O presidente Nicolás Maduro foi preso pelos americanos neste sábado
Para o governo chinês, que é um dos principais parceiros políticos e econômicos da Venezuela, a ação deflagrada pelos Estados Unidos “violou claramente” o Direito Internacional e as normas básicas das relações internacionais, além dos propósitos e princípios estabelecidos pela Carta da Organização das Nações Unidas (ONU).
No comunicado, a China pede que o governo de Donald Trump garanta a segurança pessoal de Maduro e de sua mulher e abandone a tentativa de derrubar o governo venezuelano. Além disso, afirma o governo chinês, os Estados Unidos precisam garantir que esse problema seja resolvido “por meio do diálogo e da negociação”.
Essa foi a segunda manifestação oficial da China sobre o caso.
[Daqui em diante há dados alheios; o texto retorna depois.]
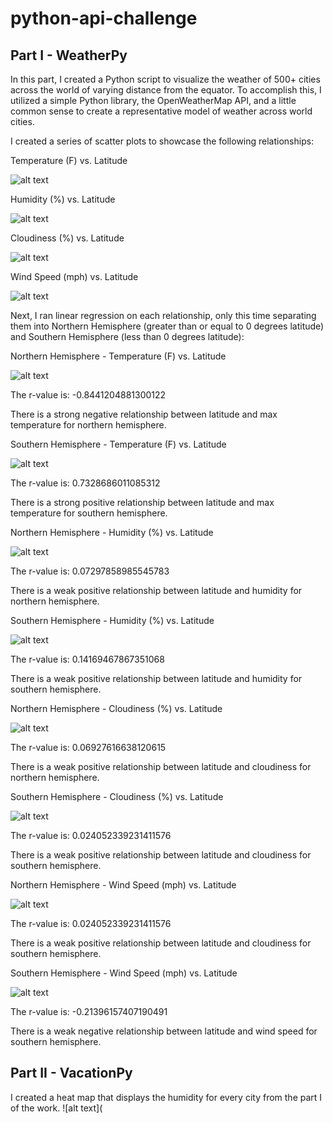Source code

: # python-api-challenge
## Part I - WeatherPy

In this part, I created a Python script to visualize the weather of 500+ cities across the world of varying distance from the equator. To accomplish this, I utilized a simple Python library, the OpenWeatherMap API, and a little common sense to create a representative model of weather across world cities.

I created a series of scatter plots to showcase the following relationships:

Temperature (F) vs. Latitude

![alt text](https://github.com/SeanPei-coder/python-api-challenge/blob/main/WeatherPy/Output/City%20Latitude%20vs.%20Max%20Temperature.png)


Humidity (%) vs. Latitude

![alt text](https://github.com/SeanPei-coder/python-api-challenge/blob/main/WeatherPy/Output/City%20Latitude%20vs.%20Humidity.png)


Cloudiness (%) vs. Latitude

![alt text](https://github.com/SeanPei-coder/python-api-challenge/blob/main/WeatherPy/Output/City%20Latitude%20vs.%20Cloudiness.png)


Wind Speed (mph) vs. Latitude

![alt text](https://github.com/SeanPei-coder/python-api-challenge/blob/main/WeatherPy/Output/City%20Latitude%20vs.%20Wind%20Speed.png)


Next, I ran linear regression on each relationship, only this time separating them into Northern Hemisphere (greater than or equal to 0 degrees latitude) and Southern Hemisphere (less than 0 degrees latitude):

Northern Hemisphere - Temperature (F) vs. Latitude

![alt text](https://github.com/SeanPei-coder/python-api-challenge/blob/main/WeatherPy/Output/latitude%20and%20max%20temperature%20for%20northern%20hemisphere.png)

The r-value is: -0.8441204881300122

There is a strong negative relationship between latitude and max temperature for northern hemisphere.



Southern Hemisphere - Temperature (F) vs. Latitude

![alt text](https://github.com/SeanPei-coder/python-api-challenge/blob/main/WeatherPy/Output/latitude%20and%20max%20temperature%20for%20southern%20hemisphere.png)

The r-value is: 0.7328686011085312

There is a strong positive relationship between latitude and max temperature for southern hemisphere.



Northern Hemisphere - Humidity (%) vs. Latitude

![alt text](https://github.com/SeanPei-coder/python-api-challenge/blob/main/WeatherPy/Output/latitude%20and%20humidity%20for%20northern%20hemisphere.png)

The r-value is: 0.07297858985545783

There is a weak positive relationship between latitude and humidity for northern hemisphere.



Southern Hemisphere - Humidity (%) vs. Latitude

![alt text](https://github.com/SeanPei-coder/python-api-challenge/blob/main/WeatherPy/Output/latitude%20and%20humidity%20for%20southern%20hemisphere.png)

The r-value is: 0.14169467867351068

There is a weak positive relationship between latitude and humidity for southern hemisphere.



Northern Hemisphere - Cloudiness (%) vs. Latitude

![alt text](https://github.com/SeanPei-coder/python-api-challenge/blob/main/WeatherPy/Output/latitude%20and%20cloudiness%20for%20northern%20hemisphere.png)

The r-value is: 0.06927616638120615

There is a weak positive relationship between latitude and cloudiness for northern hemisphere.



Southern Hemisphere - Cloudiness (%) vs. Latitude

![alt text](https://github.com/SeanPei-coder/python-api-challenge/blob/main/WeatherPy/Output/latitude%20and%20cloudiness%20for%20southern%20hemisphere.png)

The r-value is: 0.024052339231411576

There is a weak positive relationship between latitude and cloudiness for southern hemisphere.



Northern Hemisphere - Wind Speed (mph) vs. Latitude

![alt text](https://github.com/SeanPei-coder/python-api-challenge/blob/main/WeatherPy/Output/latitude%20and%20wind%20speed%20for%20northern%20hemisphere.png)

The r-value is: 0.024052339231411576

There is a weak positive relationship between latitude and cloudiness for southern hemisphere.


Southern Hemisphere - Wind Speed (mph) vs. Latitude

![alt text](https://github.com/SeanPei-coder/python-api-challenge/blob/main/WeatherPy/Output/latitude%20and%20wind%20speed%20for%20southern%20hemisphere.png)

The r-value is: -0.21396157407190491

There is a weak negative relationship between latitude and wind speed for southern hemisphere.


## Part II - VacationPy
I created a heat map that displays the humidity for every city from the part I of the work.
![alt text](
Neste sábado, o Ministério das Relações Exteriores já havia condenado o uso da força pelos Estados Unidos contra Maduro, dizendo estar “profundamente chocado” com a ação.
“A China condena veementemente o uso flagrante da força por parte dos Estados Unidos contra um país soberano e sua ação contra o presidente de outro Estado”, afirmou a chancelaria.
Uma reunião do Conselho de Segurança das Nações Unidas deve ser promovida nesta segunda-feira (5/1) para discutir a situação da Venezuela. Com informações da Agência Brasil.